On Tuesday 31 October we celebrate World Cities Day, a key moment to raise awareness of the importance of sustainable urban development around the world. Kezia Lavan, CAFOD’s Brazil Programme Officer, tells us about how our partner Semeando is helping some of the poorest families to access safe and affordable housing in São Paulo, Brazil.
"They called us vagabonds, I bowed my head, but deep down I knew I wasn’t a vagabond. I came to this building because it was empty. I knew I was a decent person."
This is how Vera describes her first experience of the neighbours outside Hotel Lord, an abandoned, once luxury building, on the edge of a fashionable neighbourhood of downtown São Paulo. For five years she occupied it alongside hundreds of other families campaigning for decent housing and safe neighbourhoods.
Today, the building has a new name ‘Elza Soares Residence’, in homage to the late great samba singer, and as a result of the families’ actions has been converted into secure, decent and affordable housing for 176 of São Paulo’s poorest families. This transformation is the result of ten years of campaigning, organising, resisting and mutual support by women and men like Vera, the housing rights’ groups they belong to, and CAFOD’s partner Semeando.
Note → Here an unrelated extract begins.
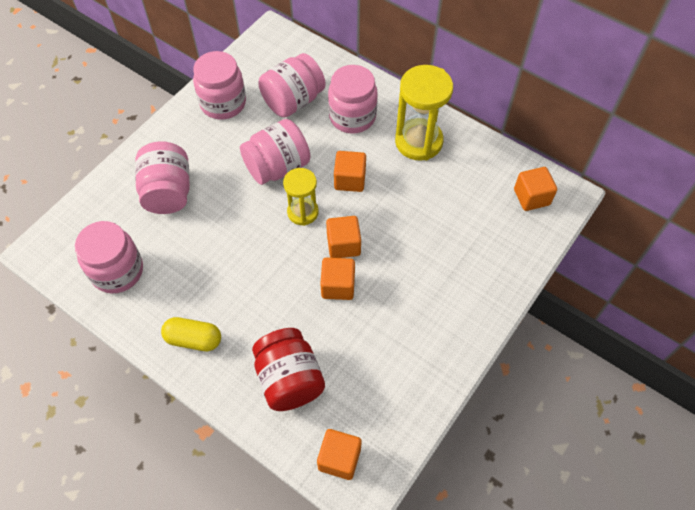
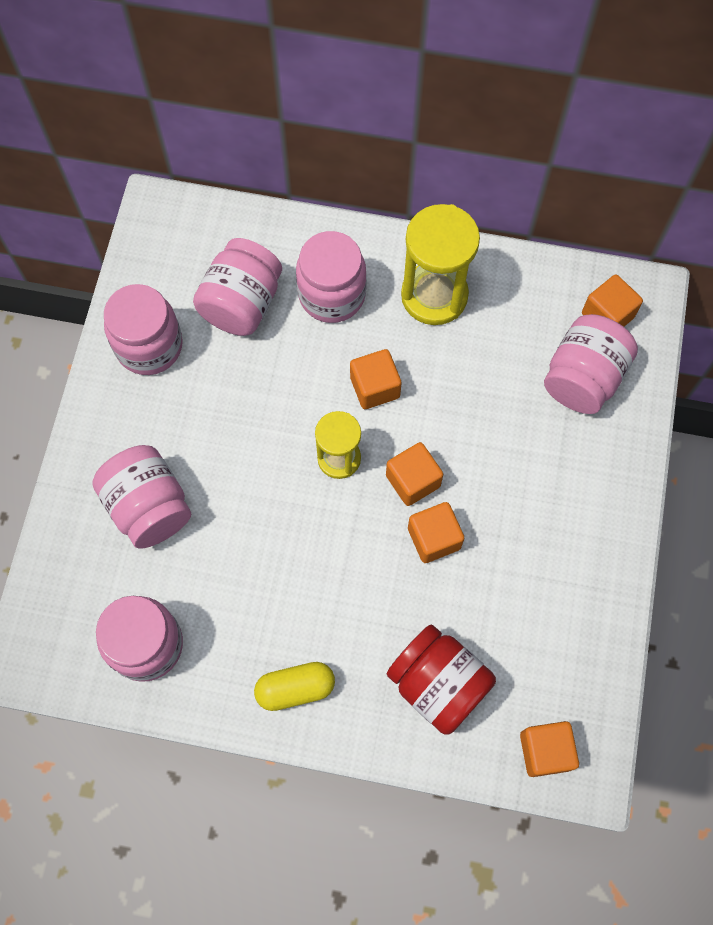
camera: 25 degrees left, 10 degrees up
pink jar [240,119,310,185] -> pink jar moved to [544,314,638,414]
Securing housing for low-income families
Like Elza Soares, Vera was born into extreme poverty, overcoming multiple family tragedies and adversity. But unlike Elza, who, because of racism was once denied entry into this very same building, Vera will enter. And with the keys to stay. Following 10 years of campaigning, Hotel Lord was placed under compulsory purchase and following a public bidding process, the families’ won a public contract to turn it into housing for low-income families. Throughout this process CAFOD partner Semeando tirelessly supported the families to overcome the eviction threats, inevitable moments of disunity, lack of public funding, onerous bureaucracy and unfavourable legal decisions - all of which threatened the families’ claim on the building.
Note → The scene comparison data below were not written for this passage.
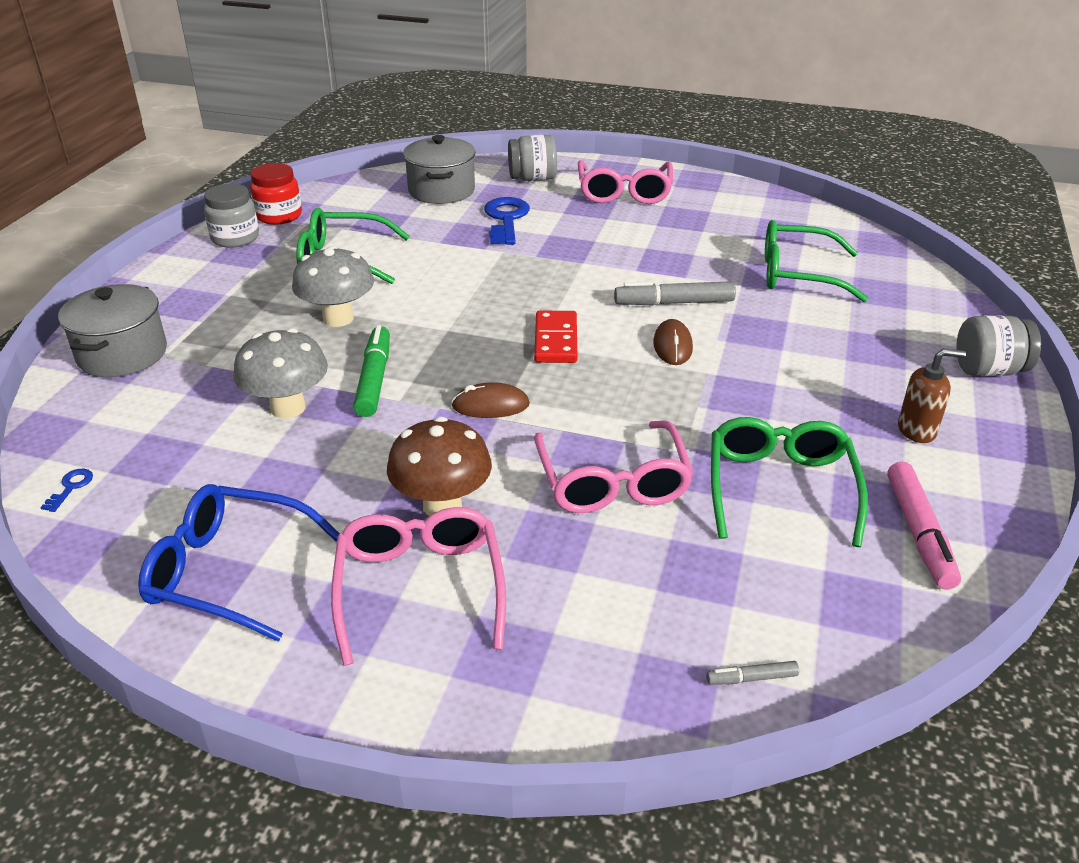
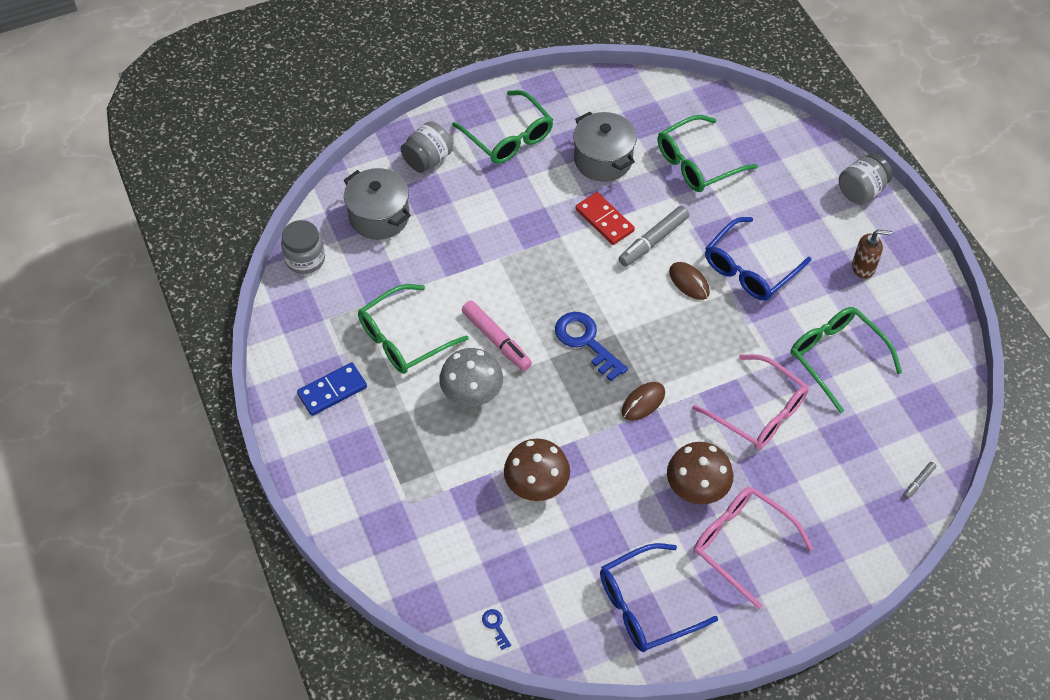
camera: 40 degrees left, 20 degrees up
grey pot [58,284,167,377] -> grey pot moved to [573,112,637,182]
grey jar [204,184,259,248] -> grey jar moved to [281,220,325,274]
grey mushroom [233,328,328,419] -> brown mushroom [504,439,570,501]
red jar [250,163,302,225] -> none
green marker [353,325,390,417] -> none
blue key [484,197,530,245] -> blue key moved to [555,312,628,381]
red domino [534,311,577,363] -> red domino moved to [575,192,635,245]
pink glasses [578,160,673,204] -> green glasses [452,90,553,164]
pink marker [887,462,961,590] -> pink marker moved to [462,300,532,371]
brown soap dispenser [898,349,966,443] -> brown soap dispenser turned 45 degrees clockwise [852,230,893,279]
none -> blue domino [297,362,367,416]
none -> blue glasses [705,217,811,301]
Vera tells me that her new two-bedroom apartment is the most beautiful thing that God has ever given her. The apartment is bright, freshly painted, spacious and equipped with a kitchen, shower and laundry area. The building’s modernisations include an accessible lift, children’s playground, and on the top floor, a community room looking onto one of the city’s most iconic views. Instead of paying rent, the families of Elza Soares building will pay instalments on 10% of the value of the property over 10 years, calculated for individual affordability.
Greater access to jobs and key services
The building’s central location enables access to jobs, services, educational and leisure opportunities, essential for a dignified life, and which many poorer citizens lack. In São Paulo, the richest city in Latin America, it is unusual to see poorer citizens housed in the centre. More typically, high rents and lack of urban planning push the poorest to the furthest edges of the city far from jobs, services and without basic infrastructure.
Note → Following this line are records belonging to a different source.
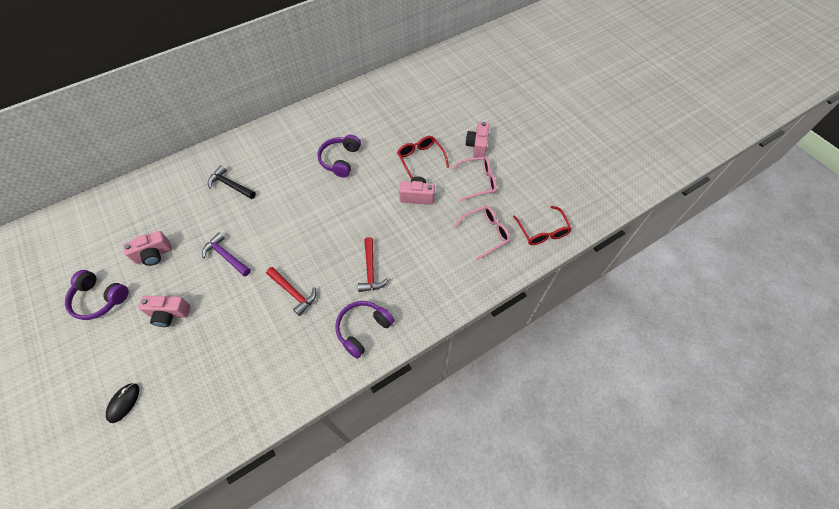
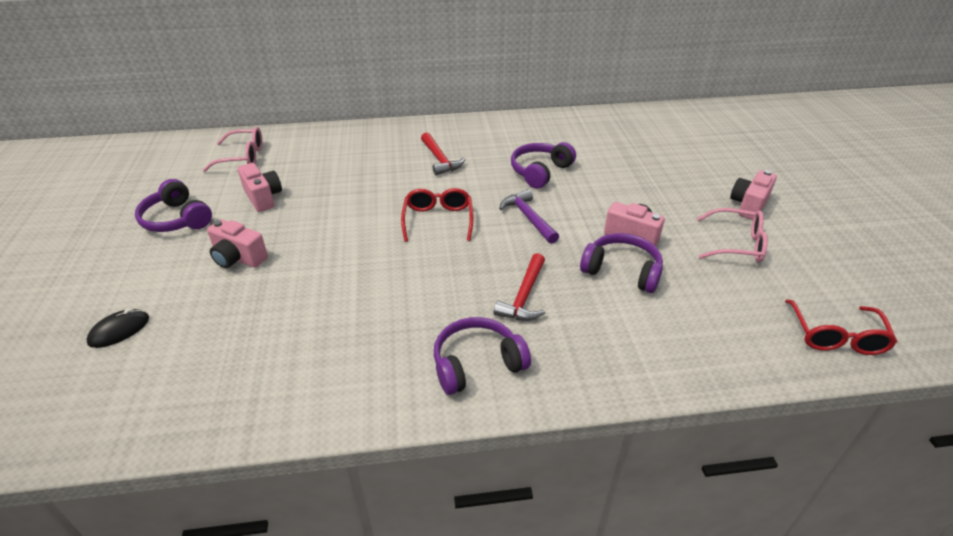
camera: 25 degrees right, 20 degrees down
pink camera [123,231,172,266] -> pink camera turned 120 degrees counterclockwise [238,163,282,212]
purple hammer [202,232,251,276] -> purple hammer moved to [499,189,559,244]
black hammer [208,165,256,199] -> none
red hammer [266,267,316,316] -> red hammer moved to [421,132,465,175]
red glasses [397,136,449,179] -> red glasses moved to [401,188,474,242]
pink glasses [454,206,510,261] -> pink glasses moved to [203,127,262,172]
none -> purple headphones [580,233,663,293]

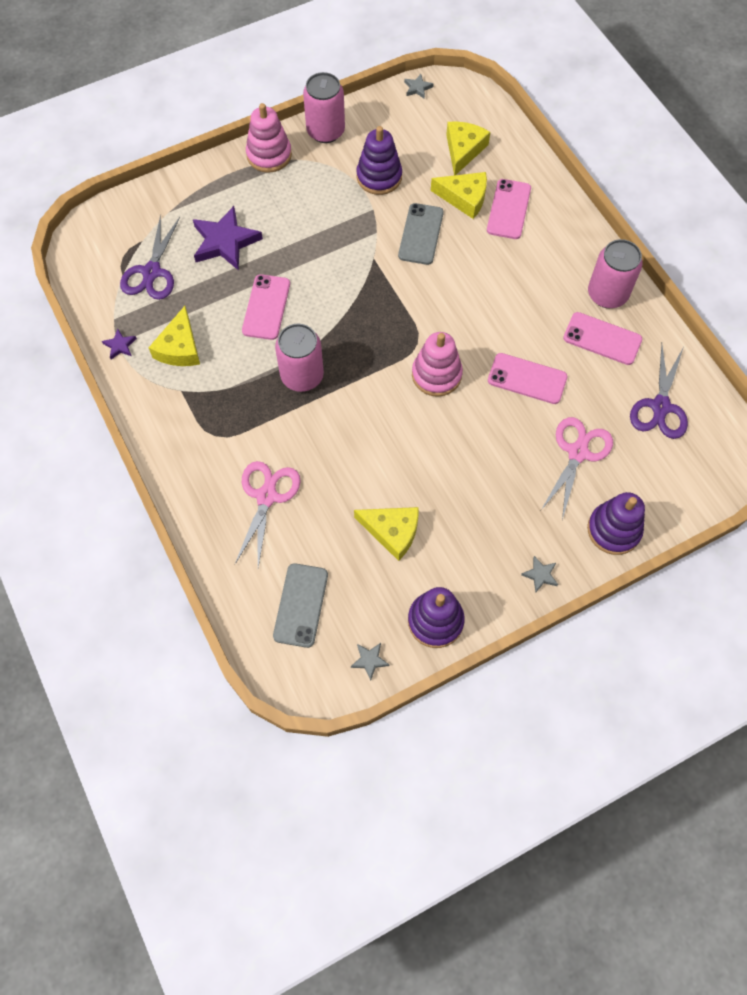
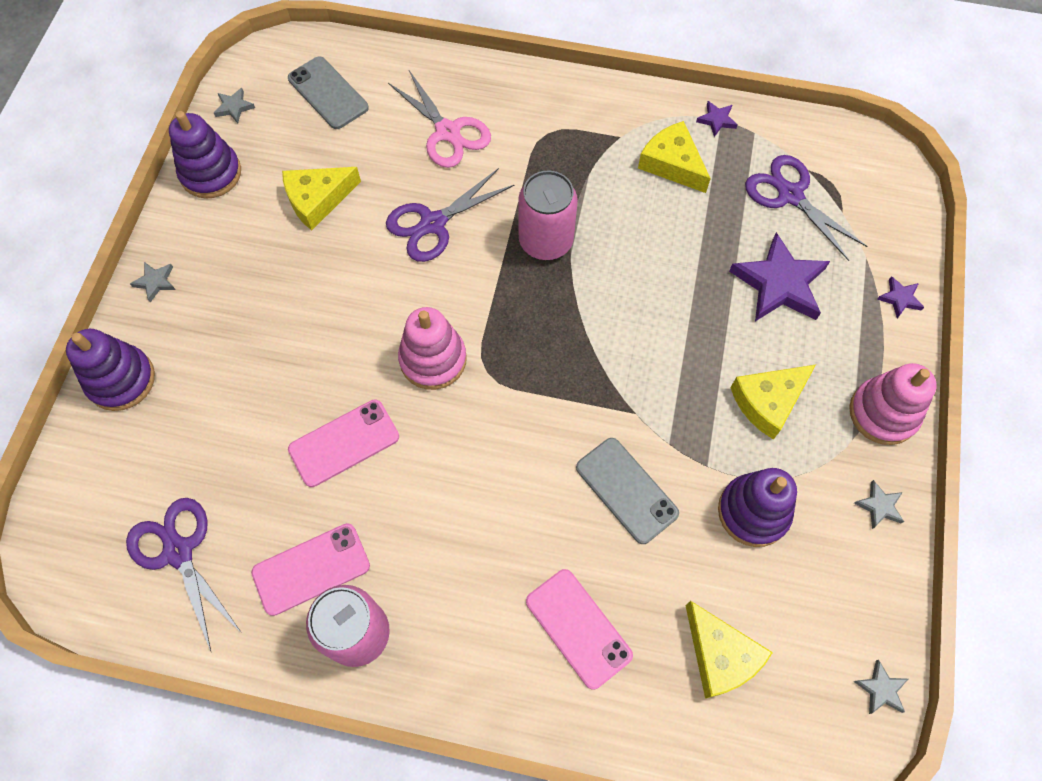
camera: 130 degrees right, 0 degrees up
pink phone [242,274,290,340] -> none
pink can [303,72,345,143] -> grey star [854,480,904,529]
yellow cheese [431,172,487,219] -> yellow cheese moved to [730,365,816,440]
pink scissors [541,417,613,520] -> none
none -> purple scissors [386,168,515,262]
none -> purple star [877,276,924,318]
These families are disproportionately black and mixed-race people due to the legacy of slavery, racism and historical injustice. Over 2 million people live this way in the metropolitan area. Vera tells me how before joining the occupiers she ended up sleeping in a garage forecourt following a severe storm which washed away her shack in the favela.
The right to housing
Brazil’s constitution guarantees everyone the right to housing - itself a universal human right. Legally, buildings which are not fulfilling their social purpose to house people are in violation of the law and at risk of expropriation. As such, homeless people occupying such empty buildings acquire legal rights. With the support of CAFOD’s partner Semeando, members of housing rights movements like Vera learn about their legal rights, how to organise with others and to stand firm in the face of threats and intimidation.
Making a home
Vera was one of the first to occupy the building, spending the first 24 hours in total darkness. Having long been left empty, the building was very dirty at first, full of cockroaches and rats. Together with the other families, Vera would get up at first light every day to clean, but even so, the passers-by on the fancy avenue outside would call them names. But Vera tells me she made many friends in the movement, good honest people, like herself. Together they visited the market every day, collecting food that would be otherwise thrown away and turning it into meals in the communal kitchen, ensuring that no one went hungry.
Vera is overjoyed to finally have her own home and swears that even though she now has her flat and is ready to retire, she won’t abandon the housing rights’ movement. Her grown-up offspring call her ‘a warrior’, she tells me, but she reflects, ‘we need carry to on and show others what is possible, that we can do it!’